AWS Foundational Technical Review: The Essential Guide
The AWS Foundational Technical Review (FTR) is a validation process that separates AWS partners who follow Well-Architected best practices from those who don’t. For Independent Software Vendors (ISVs) and SaaS providers building on AWS, passing the FTR unlocks partner benefits, co-selling opportunities, and the coveted “Qualified Software” badge.
This guide covers what the FTR evaluates, what you need to pass it, and the specific blockers that trip up even experienced engineering teams.
What Is an AWS Foundational Technical Review?
The AWS Foundational Technical Review is a structured evaluation of your software’s architecture, operational practices, and AWS resource configurations against a subset of the AWS Well-Architected Framework. AWS designed it specifically for partners in the Software Partner Path who want to demonstrate that their solutions meet production-grade standards for security, reliability, and operational excellence.
Unlike a full Well-Architected Review (WAFR) — which examines all six pillars in depth — the FTR focuses on a defined checklist of mandatory requirements. AWS publishes a validation checklist that partners must complete and submit alongside their solution documentation.
The process works like this:
- Register with the AWS Partner Network (APN) and enroll in the Software Partner Path.

------------------------

(AIM) Print the stretch of the FTR guide from "The AWS Foundational Technical Review is" through "Software Partner Path.", copied word for word.

(STORED DATA)
------------------------

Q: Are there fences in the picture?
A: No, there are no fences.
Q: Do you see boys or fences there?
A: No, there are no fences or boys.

------------------------

(RESPONSE TO THE TASK)
The AWS Foundational Technical Review is a structured evaluation of your software’s architecture, operational practices, and AWS resource configurations against a subset of the AWS Well-Architected Framework. AWS designed it specifically for partners in the Software Partner Path who want to demonstrate that their solutions meet production-grade standards for security, reliability, and operational excellence.
Unlike a full Well-Architected Review (WAFR) — which examines all six pillars in depth — the FTR focuses on a defined checklist of mandatory requirements. AWS publishes a validation checklist that partners must complete and submit alongside their solution documentation.
The process works like this:
- Register with the AWS Partner Network (APN) and enroll in the Software Partner Path.